::: Records for processing
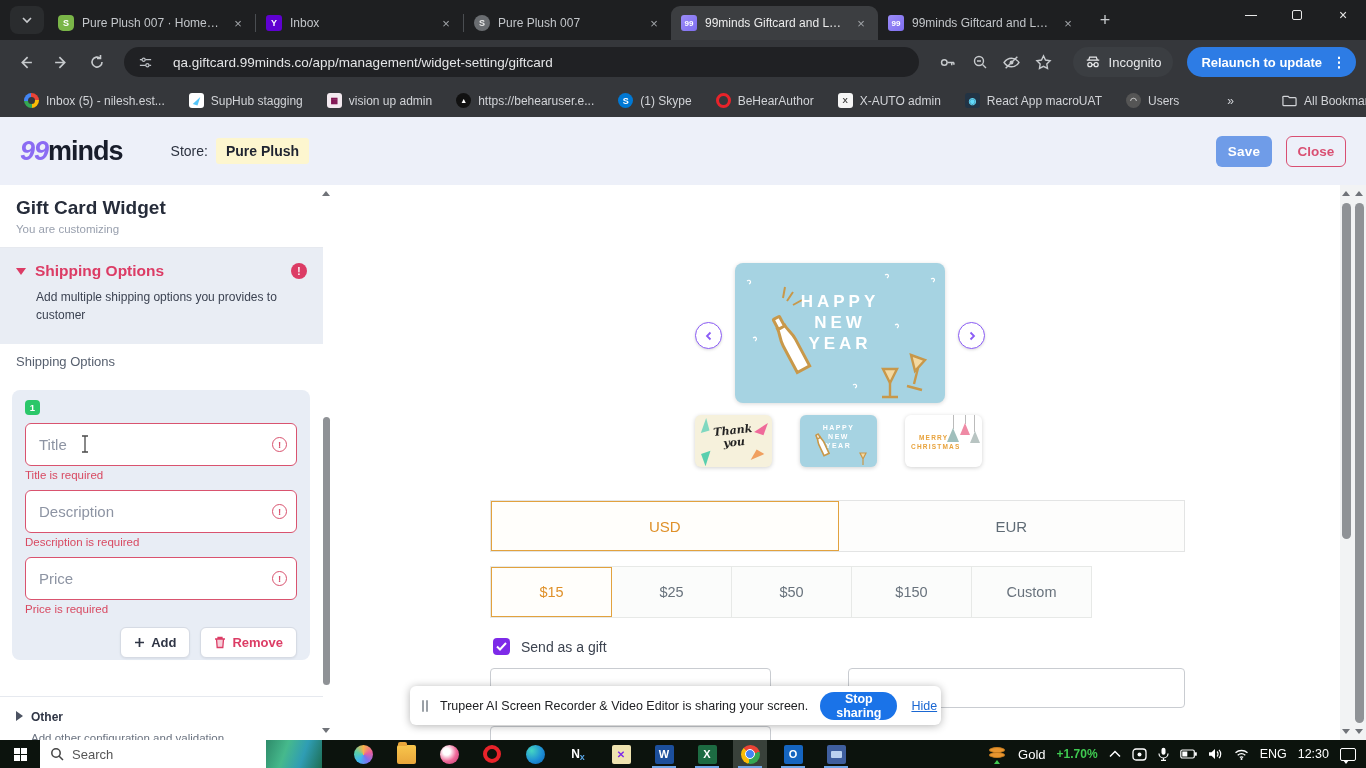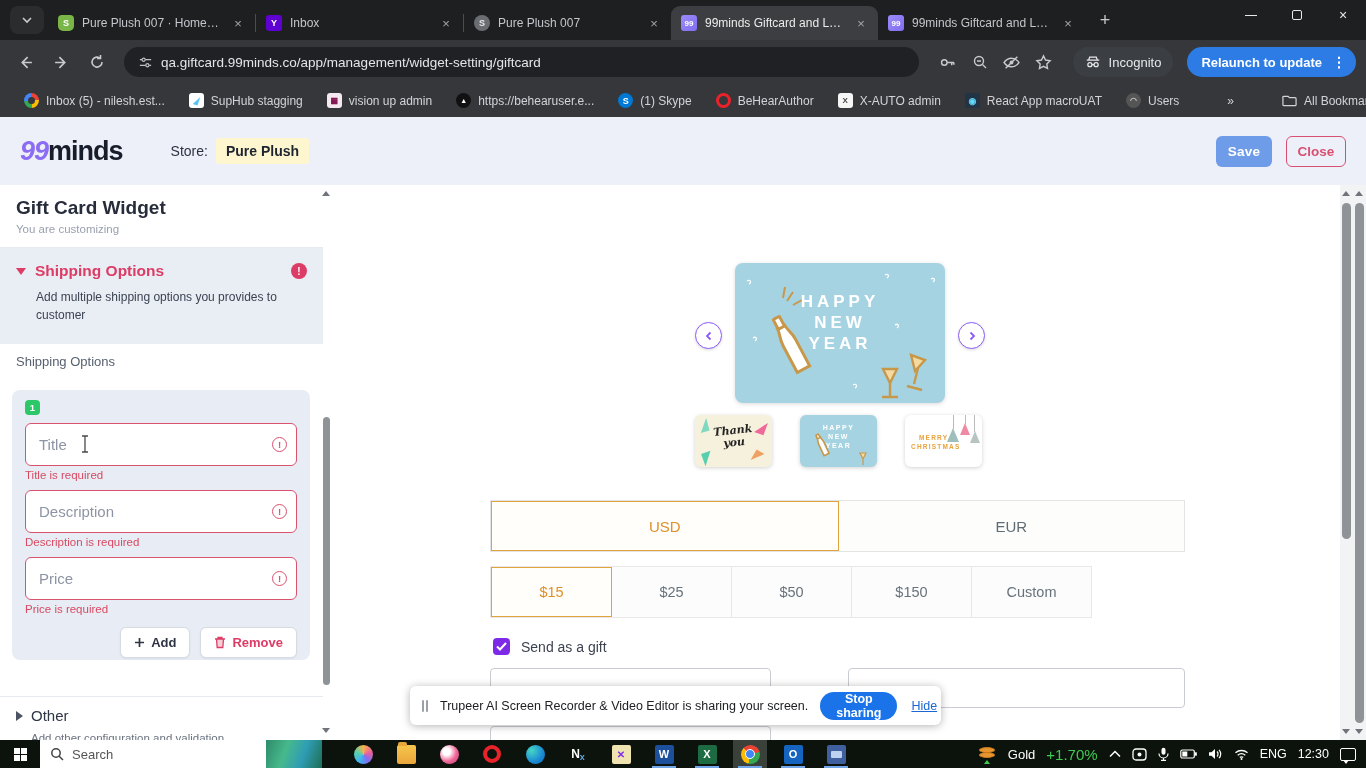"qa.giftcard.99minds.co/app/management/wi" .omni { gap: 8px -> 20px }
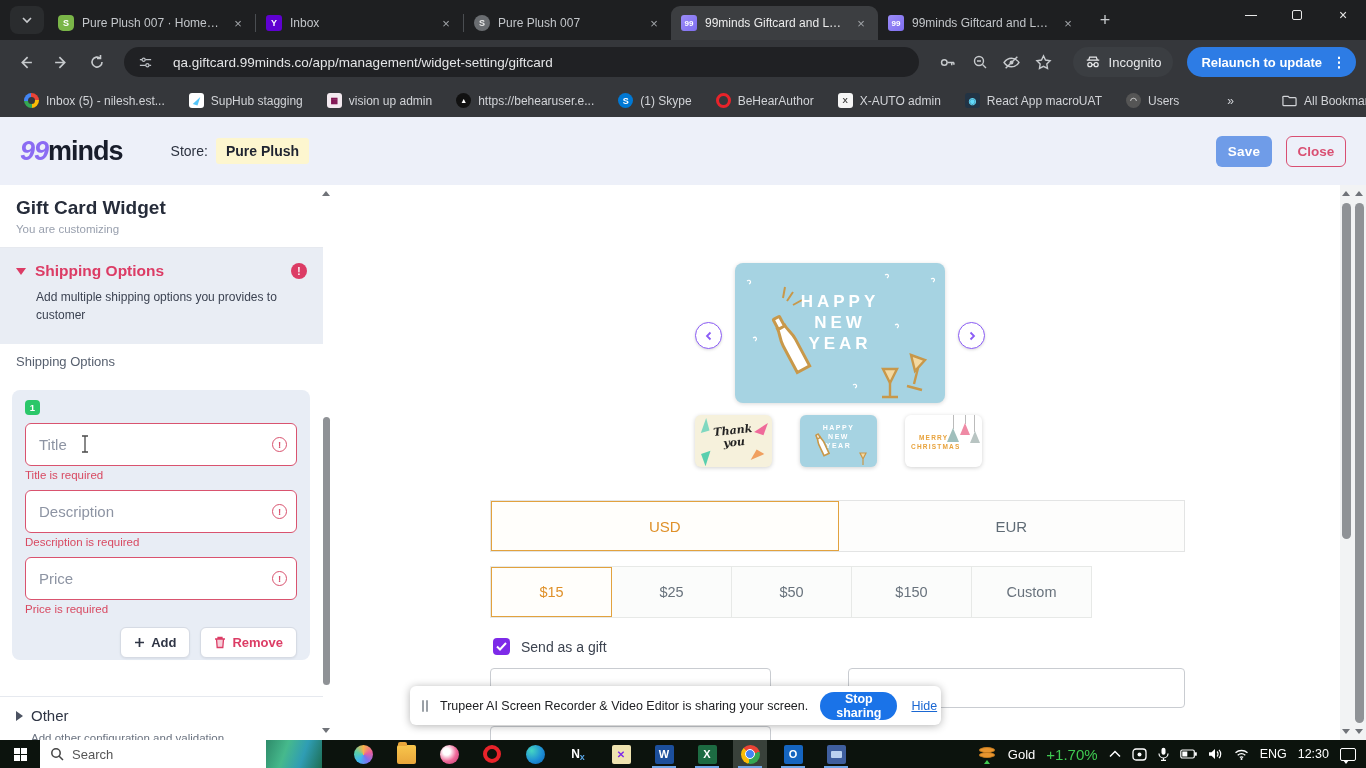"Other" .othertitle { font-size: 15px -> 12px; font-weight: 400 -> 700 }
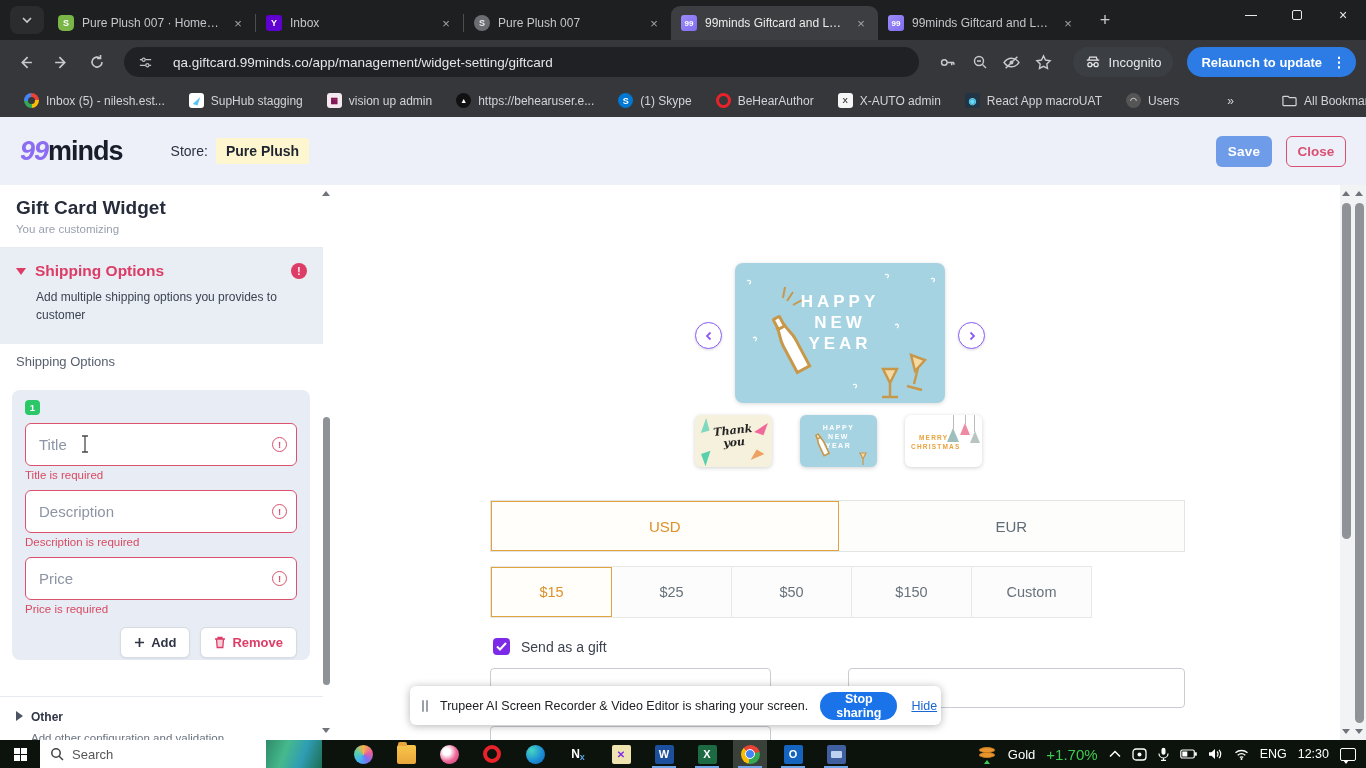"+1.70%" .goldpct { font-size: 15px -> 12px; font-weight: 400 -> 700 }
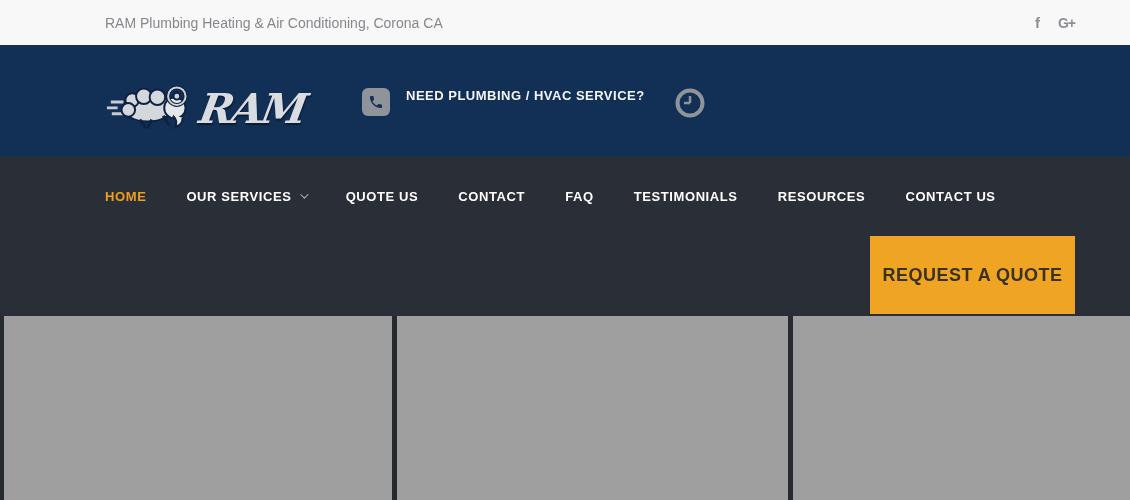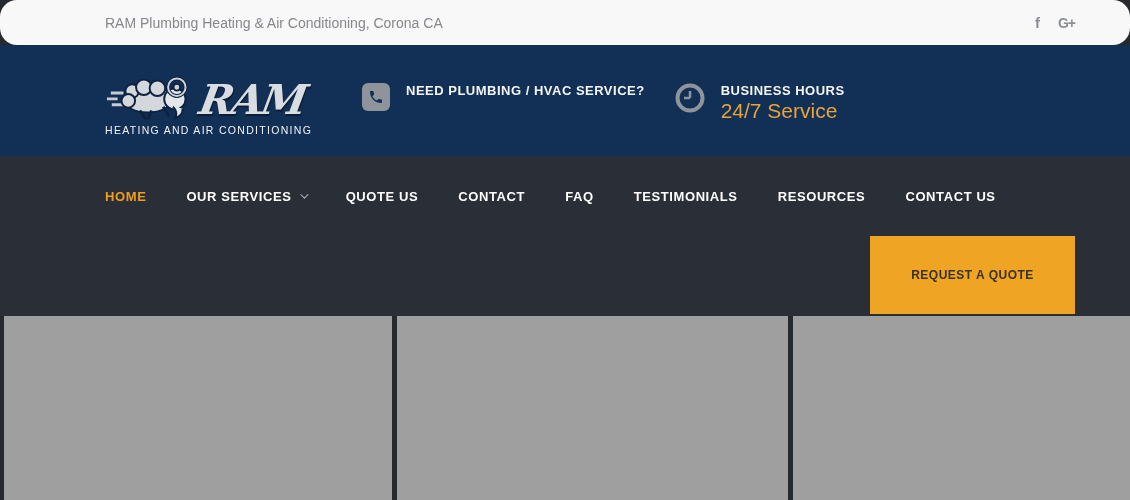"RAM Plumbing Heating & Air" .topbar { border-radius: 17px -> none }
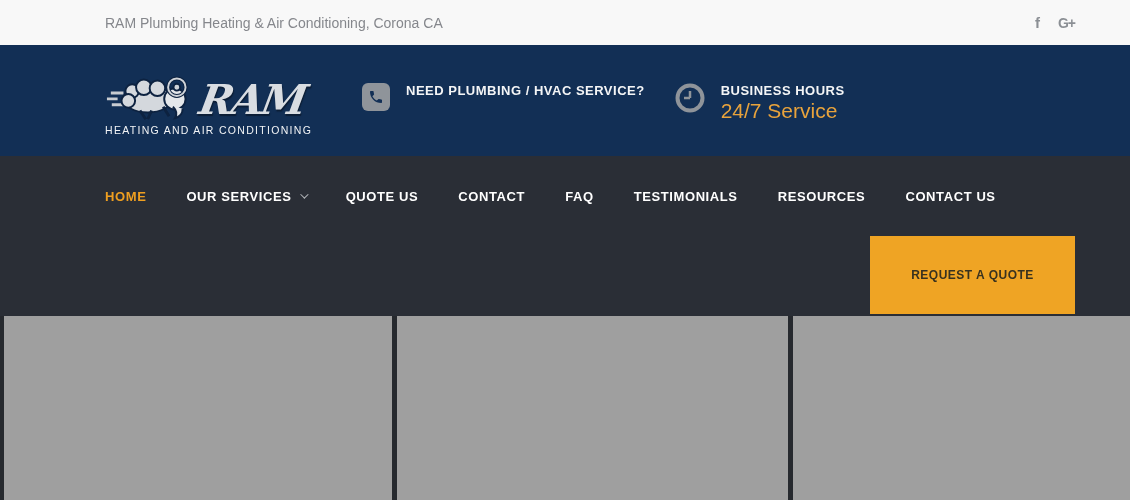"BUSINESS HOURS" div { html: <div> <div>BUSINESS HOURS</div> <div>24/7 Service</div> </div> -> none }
::::::
#### [Description of the task]
Could you set down the data exactly as given, minus its pictures?

#### [Task output]
"qa.giftcard.99minds.co/app/management/wi" .omni { gap: 8px -> 20px }
"Other" .othertitle { font-size: 15px -> 12px; font-weight: 400 -> 700 }
"+1.70%" .goldpct { font-size: 15px -> 12px; font-weight: 400 -> 700 }
"RAM Plumbing Heating & Air" .topbar { border-radius: 17px -> none }
"BUSINESS HOURS" div { html: <div> <div>BUSINESS HOURS</div> <div>24/7 Service</div> </div> -> none }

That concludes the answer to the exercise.